Problem details: Please transcribe the data that follows exactly as given, leaving out every picture.

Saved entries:
----------------------------------------
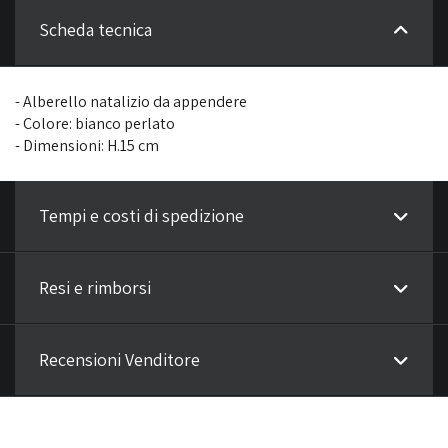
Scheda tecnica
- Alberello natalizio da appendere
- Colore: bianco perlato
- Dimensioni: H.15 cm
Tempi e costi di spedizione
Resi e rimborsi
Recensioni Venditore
----------------------------------------
Problem solution:
Scheda tecnica
- Alberello natalizio da appendere
- Colore: bianco perlato
- Dimensioni: H.15 cm
Tempi e costi di spedizione
Resi e rimborsi
Recensioni Venditore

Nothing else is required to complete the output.